Figure 2.8 Fuzzy logic approach for Mobile robot navigation proposed by Parhi [78].

Multi sensor fusion system _Fuzz ifica ti o n Inference Mechanism Rule base De fu zz ifica ti o n Robot Sensor inputs vl vr Fuzzy controller

A behaviour based robotic control using fuzzy discrete event system (FDES) has been employed by Huq et al. [79]. The developed method exploits the features of fuzzy logic and discrete event system to frame the activity behaviour using fuzzy vector. Wang and Liu [80] have discussed fuzzy logic based real time robot navigation in unknown environments with dead end conditions. Navigation control of robotic vehicle based on the fuzzy behaviour system using multi valued logic framework has been addressed by Selekwa et al. [81]. The mobile robot navigation in local environment using a new fuzzy logic algorithm has been presented by Motlagh et al. [82]. The main task of the developed fuzzy controller is to perform obstacle avoidance and target seeking behaviour. Navigation of multiple mobile robots using fuzzy logic approach has been discussed by Pradhan et al. [83]. Fuzzy logic based navigational controller for Khepera-II mobile robot has been addressed by Obe and Dumitrache [84]. Samsudin et al. [85] have outlined an ordinal fuzzy logic controller for obstacle avoidance of Khepera-II portable mobile robot. It is easier to construct high elucidate rules over the conventional controller and genetic algorithm is incorporated to optimize the structure of the ordinal fuzzy controller.

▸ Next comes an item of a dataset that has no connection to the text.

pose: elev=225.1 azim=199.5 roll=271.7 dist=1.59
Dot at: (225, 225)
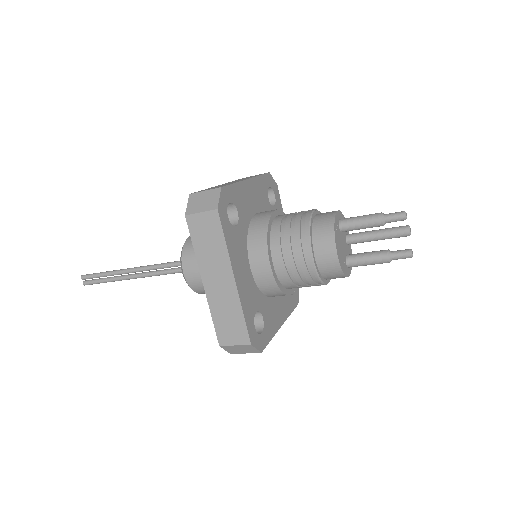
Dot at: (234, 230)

The reactive navigation of mobile robots using a new fuzzy control system has been introduced by Motlagh et al. [86]. They used a causal inference mechanism of the fuzzy cognitive map (FCM) to coordinate various motion concepts using input and output factors, and a genetic algorithm is introduced to tune the fuzzy inference system. Mo et al. [87] have presented a new behaviour based fuzzy control method for mobile robot path planning. They developed a fuzzy controller in which angular velocity of driving wheels is used as output of different behaviours. Abdessemed et al. [88] have presented a new navigation model for a mobile robot using fuzzy logic and stereo vision strategy. They found that some of the fuzzy rules are not triggered in the critical situation for which the stereo vision system can be used to navigate the robot successfully. Abdelkrim et al. [89] have presented a fuzzy algorithm using Kinect sensor for mobile robot path planning. The Kinect sensor is used to detect and localize the static and moving the object, and fuzzy controllers are incorporated for target seeking and obstacle avoidance.